Serialization functions are attached to the custom blocks to which they apply. Obviously, deserialization functions cannot be attached this way, since the custom block does not exist yet when deserialization begins! Thus, the struct custom_operations that contain deserialization functions must be registered with the deserializer in advance, using the register_custom_operations function declared in <caml/custom.h>. Deserialization proceeds by reading the identifier off the input stream, allocating a custom block of the size specified in the input stream, searching the registered struct custom_operation blocks for one with the same identifier, and calling its deserialize function to fill the data part of the custom block.

18.9.5 Choosing identifiers

Identifiers in struct custom_operations must be chosen carefully, since they must identify uniquely the data structure for serialization and deserialization operations. In particular, consider including a version number in the identifier; this way, the format of the data can be changed later, yet backward-compatible deserialisation functions can be provided.

Identifiers starting with _ (an underscore character) are reserved for the Objective Caml runtime system; do not use them for your custom data. We recommend to use a URL (http://mymachine.mydomain.com/mylibrary/version-number) or a Java-style package name (com.mydomain.mymachine.mylibrary.version-number) as identifiers, to minimize the risk of identifier collision.

18.9.6 Finalized blocks

Custom blocks generalize the finalized blocks that were present in Objective Caml prior to version 3.00. For backward compatibility, the format of custom blocks is compatible with that of finalized blocks, and the alloc_final function is still available to allocate a custom block with a given finalization function, but default comparison, hashing and serialization functions. caml_alloc_final(n, f, used, max) returns a fresh custom block of size n words, with finalization function f. The first word is reserved for storing the custom operations; the other n-1 words are available for your data. The two parameters used and max are used to control the speed of garbage collection, as described for caml_alloc_custom.

○ ○ ○ ○ ○

Request 1
List the parameters of caml_alloc_final given in the OCaml custom-blocks text, and state what each one controls.
Request 2
Answer these from the OCaml custom-blocks text:
(a) Which header declares the register_custom_operations function?
(b) What character begins the identifiers reserved for the Objective Caml runtime system?
(c) Prior to which version of Objective Caml were finalized blocks present?
Request 3
Copy everything in the OCaml custom-blocks text from "Identifiers in struct" down to "can be provided.".

Record extracts
○ ○ ○ ○ ○

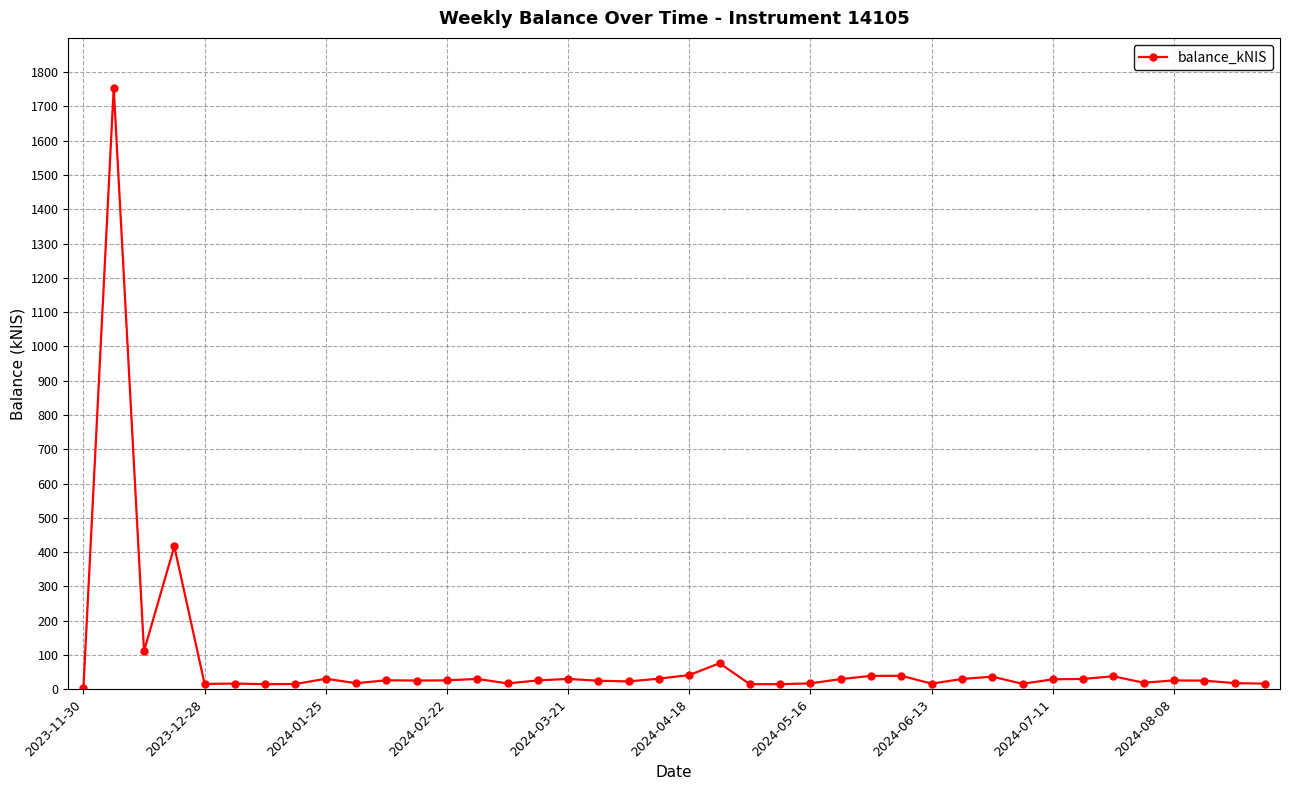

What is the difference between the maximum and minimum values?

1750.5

○ ○ ○ ○ ○

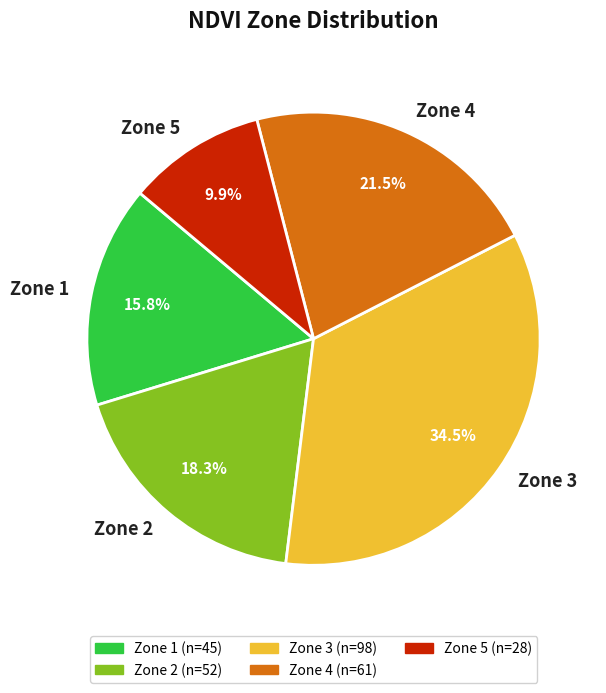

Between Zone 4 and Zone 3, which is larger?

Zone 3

○ ○ ○ ○ ○

Problem solution 1
- n: the size of the fresh custom block, in words
- f: the finalization function
- used: controls the speed of garbage collection, as described for caml_alloc_custom
- max: controls the speed of garbage collection, as described for caml_alloc_custom

Problem solution 2
(a) <caml/custom.h>
(b) An underscore (_)
(c) Version 3.00

Problem solution 3
Identifiers in struct custom_operations must be chosen carefully, since they must identify uniquely the data structure for serialization and deserialization operations. In particular, consider including a version number in the identifier; this way, the format of the data can be changed later, yet backward-compatible deserialisation functions can be provided.